- Textauszug
####

T.K.: Frau Jelpke, Sie hielten sich über längere Zeit in den kurdischen Regionen Syriens und Iraks auf. Welche Gebiete haben sie besucht? Schilden Sie uns bitte die humanitäre Lage vor Ort nach der Offensive des Islamischen Staates (IS) und der Massenfluch der religiösen Minderheit der Jesiden.
Ulla Jelpke: Konkret war ich im kurdischen Südosten der Türkei in der an Syrien grenzenden Provinz Mardin und in dem Kanton Cazire des kurdischen Selbstverwaltungsgebietes Rojava im Nordosten Syriens. In der kurdischen Autonomieregion des Irak war ich nur kurz, um von dort nach Rojava zu gelangen. Doch auch im Nordirak hatte ich die Gelegenheit, mit Flüchtlingen zu sprechen.
Ich kann gar nicht sagen, wie viele Menschen jetzt auf der Flucht sind, es sind nach UN-Angaben im Nordirak mehrere Hunderttausend. Die Erstaufnahme der jesidischen Flüchtlinge fand ja in Rojava statt, da ein Fluchtweg durch den Nordirak versperrt war. Von dort sind zwar viele Flüchtlinge dann weiter in die kurdische Autonomiezone im Nordirak gegangen, doch Zehntausende befinden sich bis heute noch in Rojava- eine Tatsache, die hier kaum bekannt ist. Gerade auch diese Flüchtlinge, von denen jetzt viele in provisorischen Lagern leben, brauchen dringend humanitäre Unterstützung. Denn gegen die Selbstverwaltung in Rojava gibt es ein Embargo sowohl der Türkei als auch der kurdischen Regierung im Nordirak, so dass kaum Hilfsgüter hineingelangen. Nicht nur die Flüchtlinge, auch die Einheimischen leiden darunter. Es fehlt an Medikamenten, an Nahrung etc. Dennoch tut die Autonomiebehörden in Rojava alles, um die Menschen zu unterstützen und es gibt unheimlich viel Solidarität aus der Bevölkerung.

####

Gespeicherte Dateneinträge:
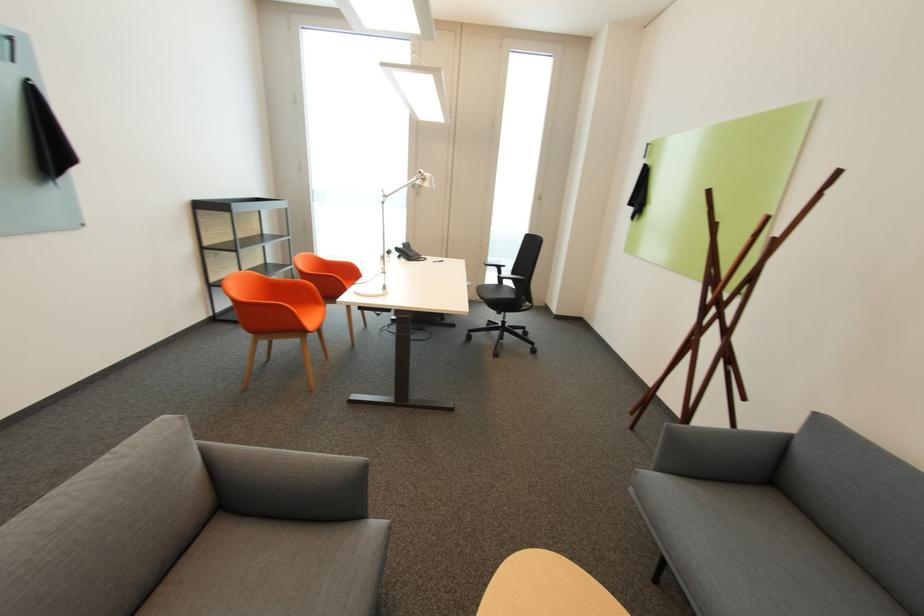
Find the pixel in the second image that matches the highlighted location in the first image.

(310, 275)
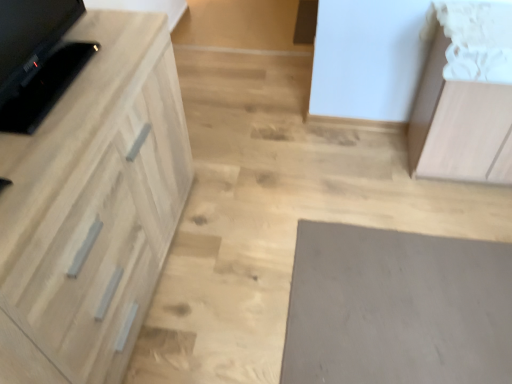
Locate an element on the screen. This screenshot has height=384, width=512. unoccupied space behind gray matte mat at lower right is located at coordinates (352, 182).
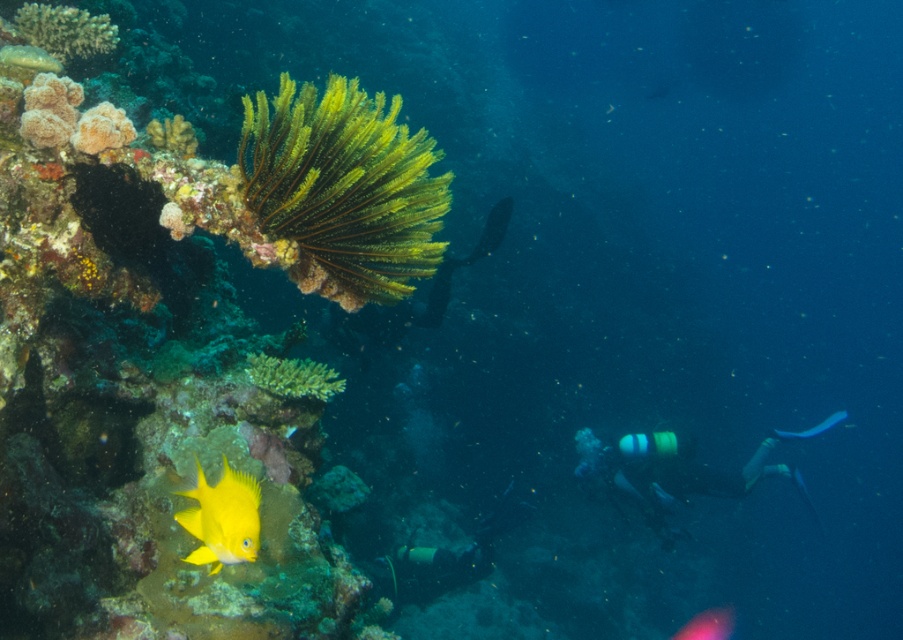
You are a scuba diver observing the underwater scene. You notice two points marked in the image. The first point is at coordinate point (70, 540) and the second is at point (815, 428). Which point is closer to you as you look at the image?

Point (70, 540) is in front of point (815, 428), so it is closer to you.

You are a marine biologist observing this underwater scene. You notice the green matte coral at upper left and the yellow matte fish at lower left. Which object is positioned closer to your viewpoint?

The green matte coral at upper left is closer to the viewer than the yellow matte fish at lower left.

You are a scuba diver who wants to take a photo of the blue rubber tube at right without the yellow coral reef at lower left appearing in the background. Is this possible given their positions?

The yellow coral reef at lower left is closer to the viewer than the blue rubber tube at right, so it would block the blue rubber tube at right from view. Therefore, it is not possible to take a photo of the blue rubber tube at right without the yellow coral reef at lower left appearing in the background.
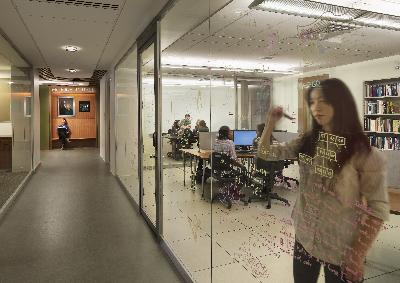
I want to click on bookshel, so click(x=382, y=114).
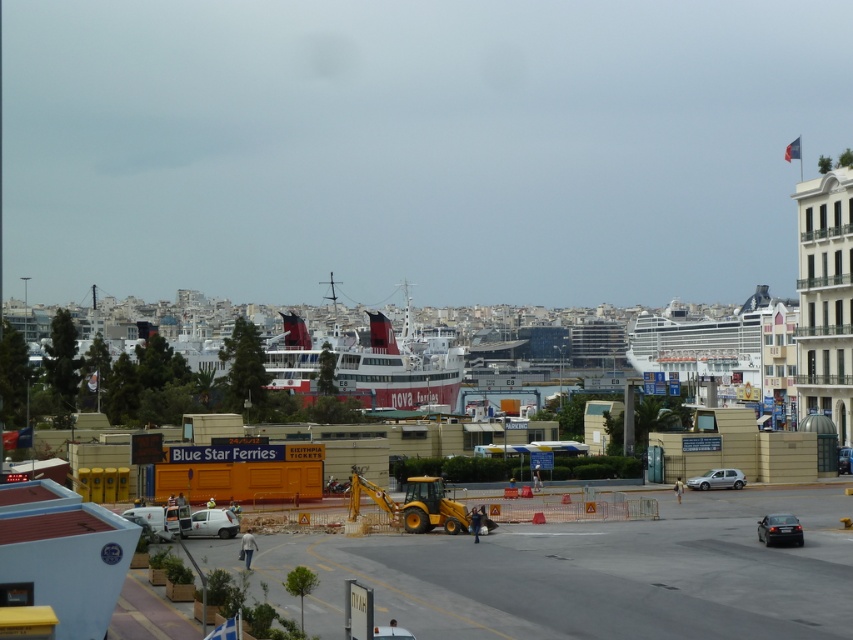
You are standing at the waterfront and want to take a photo of the white glossy cruise ship at center. Your camera has a maximum zoom range of 300 feet. Can you capture the ship clearly without moving closer?

The white glossy cruise ship at center is 511.51 feet away from the viewer. Since the camera can only zoom up to 300 feet, you cannot capture the ship clearly without moving closer.

You are standing at the construction site in the foreground of the waterfront scene. You want to locate the white glossy cruise ship at center. According to the coordinates provided, where exactly would you find the point at (712,342) in relation to the cruise ship?

The point at (712,342) is located on the white glossy cruise ship at center, meaning it is part of the ship itself.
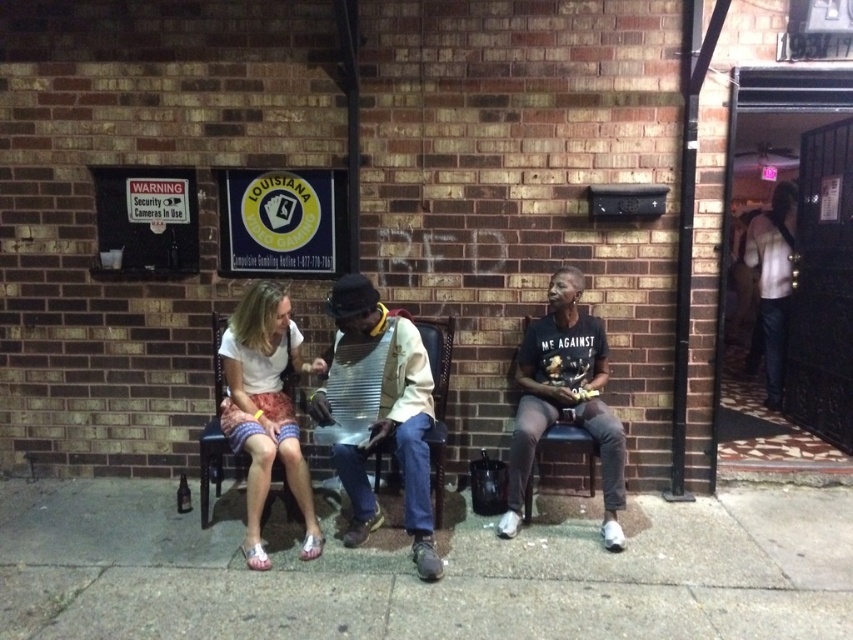
Question: Which object appears closest to the camera in this image?

Choices:
 (A) white fabric skirt at center
 (B) metallic washboard at center
 (C) gray concrete pavement at lower center

Answer: (C)

Question: Does gray concrete pavement at lower center appear on the left side of metallic washboard at center?

Choices:
 (A) yes
 (B) no

Answer: (B)

Question: Which of the following is the closest to the observer?

Choices:
 (A) metallic washboard at center
 (B) white fabric skirt at center
 (C) white shirt at right
 (D) gray concrete pavement at lower center

Answer: (D)

Question: Can you confirm if gray concrete pavement at lower center is positioned above metallic washboard at center?

Choices:
 (A) yes
 (B) no

Answer: (B)

Question: Which object is positioned closest to the white fabric skirt at center?

Choices:
 (A) white shirt at right
 (B) black matte t-shirt at center
 (C) metallic washboard at center

Answer: (C)

Question: Is metallic washboard at center positioned in front of black matte t-shirt at center?

Choices:
 (A) yes
 (B) no

Answer: (A)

####

Schreiben Sie aus dem Interview alles von „T.K.: Frau Jelpke, Sie“ bis einschließlich „Minderheit der Jesiden.“ wortgetreu ab. Die Auflistung spielt hier keine Rolle.

- Ihre Antwort
T.K.: Frau Jelpke, Sie hielten sich über längere Zeit in den kurdischen Regionen Syriens und Iraks auf. Welche Gebiete haben sie besucht? Schilden Sie uns bitte die humanitäre Lage vor Ort nach der Offensive des Islamischen Staates (IS) und der Massenfluch der religiösen Minderheit der Jesiden.